マクロン氏の支持者は24日夜、パリのエッフェル塔前広場に集まった。勝利の見込みが大スクリーンで報じられると、歓喜よりも「極右政権を阻止した」ことへの安堵(あんど)が広がった。

会社員のルメイス・トレピエさん(32)は「前回マクロン氏に投票した。雇用を守らないので期待外れだった。それでも、ルペン政権を発足させるわけにはいかない」と話した。ブノワ・カンパノさん(27)は「第1回投票で左派候補に入れ、決選投票は白票を投じるつもりだった。故郷の友人たちがルペン氏に入れるというので、『極右政権が発足するかも』と怖くなり、マクロン氏に投票した」と明かした。

「マクロン嫌い」噴出

マクロン陣営を慌てさせたのは、選挙戦で噴出した有権者の強烈な大統領批判だった。マクロン氏は遊説中に「あんたのように、ひどい大統領はいなかった」と有権者に直言された。決選投票でのルペン氏との対決を「コレラかペストかの選択」と評されて、大苦戦した。支持率ではルペン氏に一時、5ポイント差まで詰め寄られた。

フランスは大統領に権力が一極集中する。日常のちょっとした不満も「大統領のせい」にされてしまう。何でも理詰めで説得したがるマクロン氏の政治姿勢も「傲慢」と嫌われた。

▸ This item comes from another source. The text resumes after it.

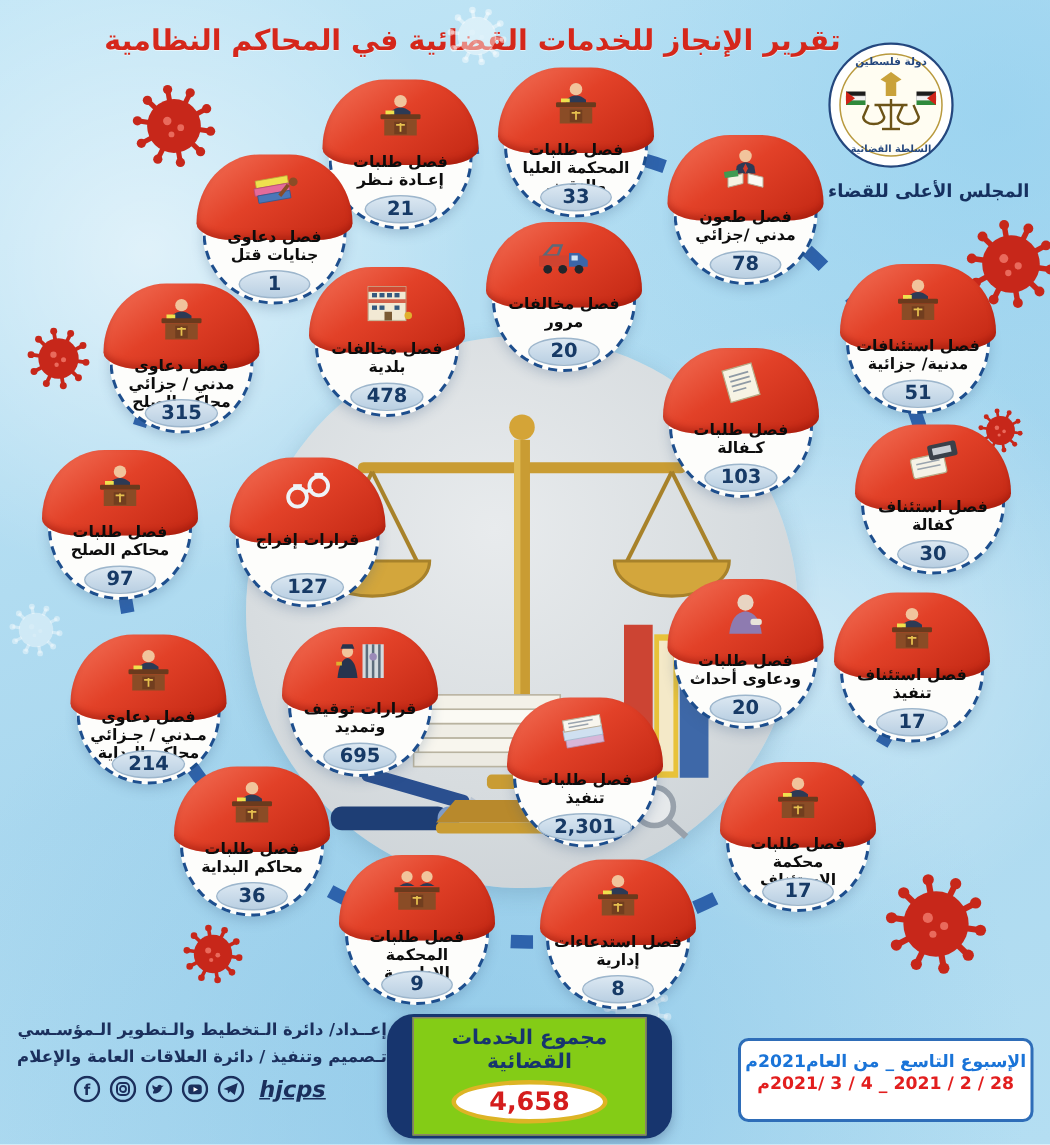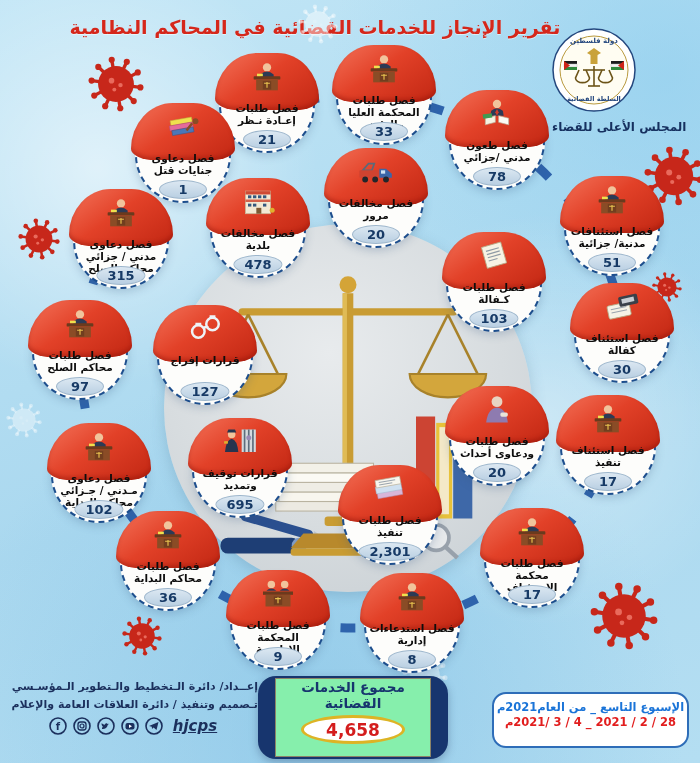"102" div.bnum { text: 102 -> 214 }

経済学者のエリ・コーエン氏は「国の競争力強化を目指し、社会保障改革を進めているさなか、新型コロナウイルス禍に襲われた。これが響いた」と指摘する。

フランスの貧困率はスウェーデンやドイツを下回る。しかも、マクロン政権の5年間で10%超だった失業率は7%台に改善したが、コロナ禍で脆弱(ぜいじゃく)な病院体制が露呈し、所得格差も広がった。最近の物価高騰は庶民の家計に追い打ちをかけた。ルペン氏は、現状への不満を吸収し、支持を広げた。

抗議デモ頻発も

極右の勢いに、マクロン陣営だけでなく、左右両派にも警戒が広がり、選挙はマクロン勝利で決着した。だが、ルペン氏が17年の前回大統領選より得票率を上積みしたことは、将来に不安を残した。マクロン政権2期目では、国民生活への支援に軸足を置かざるを得なくなった。

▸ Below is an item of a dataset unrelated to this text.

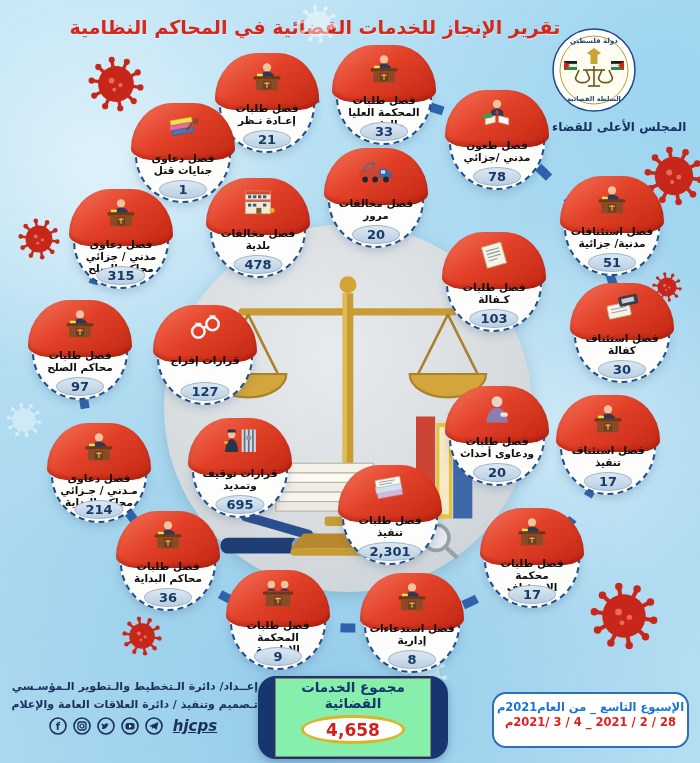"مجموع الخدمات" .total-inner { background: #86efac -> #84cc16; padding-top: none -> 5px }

仏誌マリアンヌの政治コラムニスト、ギイ・シボン氏は「極右伸長は、今の政治を『丸ごとひっくり返したい』という国民の不満の表れ。不安要因として残る」と指摘。2018年、燃料増税への抗議を機に始まった「黄色いベスト」のような全国デモが今後、頻発すると予測した。大統領は2期まで。5年後は、マクロン氏の後継者を選ぶ選挙となる。